その『影』が大きく揺れ独特の形を作り、ぱちくりと目を浮かび上がらせ、にやりと笑う。
「あー、いいんじゃねえの?それよりよぉ、さっさと外に出ようぜ?それ組み立てたら準備は終わりだろ?」
『影』のあからさまに適当な返事に、フィーリは無表情のままそれに不機嫌を伝える。
「ナハトに聞いた私がバカだったね」
「なんだと前髪女ァ、俺様にケンカ売ってるだろ、なあ?」
「私はランプ職人なの、ランプしか売らないよ」
喧しく騒ぐ自身の影を淡々とあしらいながら、フィーリはランプを組み立てていく。
「しかしまあ、なんでまたお前がわざわざあんな塔に登ろうってんだよ、馬鹿馬鹿しい……まあ俺様は外に出られるんなら何でもいいけどよ」
ナハトの問いに、フィーリはやはり表情を変えることなく答える。
「だってあそこ、暗いばっかりだって聞くじゃない」
「あーあーあーあ、始まったよお前の悪いビョーキがよ」
ここ最近、この街に住む自分と同じ存在……つまり魔女がよく携帯式のランプを求めてやってくることが多いことが、彼女は気になっていた。

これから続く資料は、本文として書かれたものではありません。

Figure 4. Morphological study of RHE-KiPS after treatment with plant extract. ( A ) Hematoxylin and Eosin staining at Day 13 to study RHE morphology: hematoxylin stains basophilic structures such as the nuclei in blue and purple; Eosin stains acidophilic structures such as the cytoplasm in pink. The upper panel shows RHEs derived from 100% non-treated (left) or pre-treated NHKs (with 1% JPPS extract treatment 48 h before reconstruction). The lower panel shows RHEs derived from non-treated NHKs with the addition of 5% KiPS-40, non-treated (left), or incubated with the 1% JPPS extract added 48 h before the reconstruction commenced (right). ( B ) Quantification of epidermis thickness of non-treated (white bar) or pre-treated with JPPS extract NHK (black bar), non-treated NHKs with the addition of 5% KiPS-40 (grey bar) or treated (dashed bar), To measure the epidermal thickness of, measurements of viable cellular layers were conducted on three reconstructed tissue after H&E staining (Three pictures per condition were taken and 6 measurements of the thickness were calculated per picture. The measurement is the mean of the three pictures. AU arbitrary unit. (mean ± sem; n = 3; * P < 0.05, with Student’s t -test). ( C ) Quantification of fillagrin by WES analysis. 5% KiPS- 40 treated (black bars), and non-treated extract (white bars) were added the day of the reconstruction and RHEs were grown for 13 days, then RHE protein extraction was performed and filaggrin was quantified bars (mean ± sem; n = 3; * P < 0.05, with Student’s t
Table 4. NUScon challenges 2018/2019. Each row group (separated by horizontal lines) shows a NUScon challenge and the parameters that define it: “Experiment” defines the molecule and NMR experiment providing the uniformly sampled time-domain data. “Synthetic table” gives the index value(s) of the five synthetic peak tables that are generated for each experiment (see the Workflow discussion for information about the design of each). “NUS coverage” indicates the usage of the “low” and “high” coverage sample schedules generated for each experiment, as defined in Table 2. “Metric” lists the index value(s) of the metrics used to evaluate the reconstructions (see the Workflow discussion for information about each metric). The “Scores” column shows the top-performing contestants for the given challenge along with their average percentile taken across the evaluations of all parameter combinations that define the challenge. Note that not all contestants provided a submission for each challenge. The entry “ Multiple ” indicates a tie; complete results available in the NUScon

その内の一人に話を聞けば、街の中心に高く高く聳え立つ二本一対の螺旋の塔に登る為に必要だと言うのだ。
彼女はその晩、心折れた様子で逃げるようにこの街を去った。
「私の“脚本”は優秀だから、大丈夫でしょ?」
そう問いかけるフィーリに、ナハトはにやりと笑って答える。
「当たり前だろ、俺様に任せとけば、お前なんかあっという間にテッペンまで連れてってやるよ」
「そこまでは良いかな」
「ンだよ、張り合いのねえ女だなァオイ」
騒々しく揺れる影を背に、フィーリは荷物をまとめて窓の先に映る塔を見た。
街の至る所に設置した自作の街灯がそれを囲み、月明かりと共に外壁を照らしているのを確かめると、今感じるべきであろう不安や恐怖は、どこかに溶けていってしまうようであった。